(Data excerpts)
__________________________________________________
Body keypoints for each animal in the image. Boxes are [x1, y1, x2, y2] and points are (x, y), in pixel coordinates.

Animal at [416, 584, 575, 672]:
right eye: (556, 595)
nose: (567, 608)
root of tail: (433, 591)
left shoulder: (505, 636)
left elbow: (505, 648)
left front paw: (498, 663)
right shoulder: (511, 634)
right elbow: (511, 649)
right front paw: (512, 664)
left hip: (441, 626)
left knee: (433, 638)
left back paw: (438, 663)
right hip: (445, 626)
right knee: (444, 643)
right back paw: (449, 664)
__________________________________________________
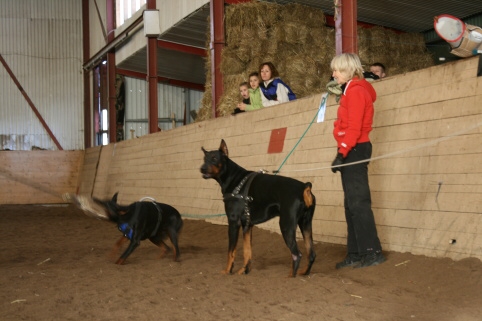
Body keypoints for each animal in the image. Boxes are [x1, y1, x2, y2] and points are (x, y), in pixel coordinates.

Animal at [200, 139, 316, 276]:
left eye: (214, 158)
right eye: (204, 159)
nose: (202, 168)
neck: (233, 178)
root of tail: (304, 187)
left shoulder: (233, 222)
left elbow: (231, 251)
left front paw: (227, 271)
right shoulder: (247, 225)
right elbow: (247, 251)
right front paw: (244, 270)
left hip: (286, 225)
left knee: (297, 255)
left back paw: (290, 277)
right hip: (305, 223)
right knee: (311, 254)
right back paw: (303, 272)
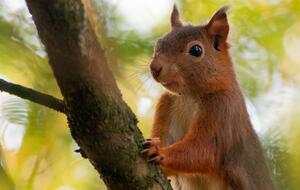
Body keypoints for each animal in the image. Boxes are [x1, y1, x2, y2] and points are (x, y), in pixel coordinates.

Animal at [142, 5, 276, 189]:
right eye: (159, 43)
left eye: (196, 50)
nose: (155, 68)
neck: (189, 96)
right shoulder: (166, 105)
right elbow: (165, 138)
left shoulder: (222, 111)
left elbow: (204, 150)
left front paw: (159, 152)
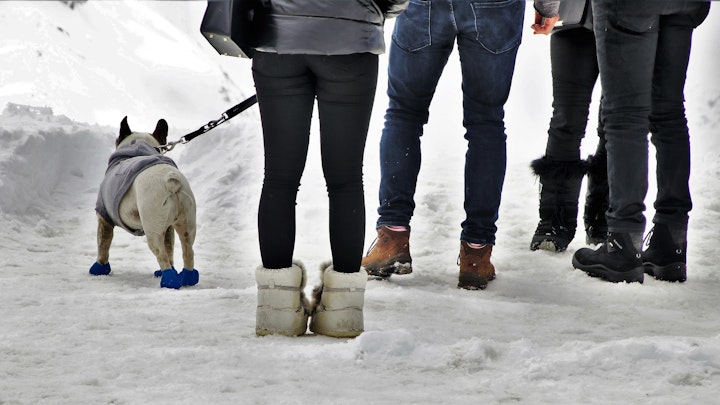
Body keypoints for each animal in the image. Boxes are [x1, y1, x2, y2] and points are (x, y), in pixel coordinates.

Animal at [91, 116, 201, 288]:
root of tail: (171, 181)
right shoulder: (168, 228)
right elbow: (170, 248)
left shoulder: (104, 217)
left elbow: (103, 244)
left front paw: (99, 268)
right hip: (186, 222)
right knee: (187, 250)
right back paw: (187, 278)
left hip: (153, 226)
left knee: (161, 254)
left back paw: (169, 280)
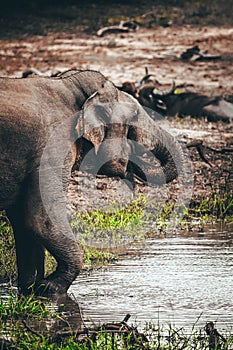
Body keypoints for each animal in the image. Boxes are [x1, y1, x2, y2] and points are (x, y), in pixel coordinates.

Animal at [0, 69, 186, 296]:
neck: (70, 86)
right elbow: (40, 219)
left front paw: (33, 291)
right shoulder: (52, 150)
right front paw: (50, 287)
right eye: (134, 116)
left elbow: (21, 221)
__________________________________________________
[Work task]: Beginning at the line with "right front paw: (512, 664)" and stopping after the line with "right back paw: (449, 664)", please write out every line of the data above exactly and nothing else.

[Task solution]:
right front paw: (512, 664)
left hip: (441, 626)
left knee: (433, 638)
left back paw: (438, 663)
right hip: (445, 626)
right knee: (444, 643)
right back paw: (449, 664)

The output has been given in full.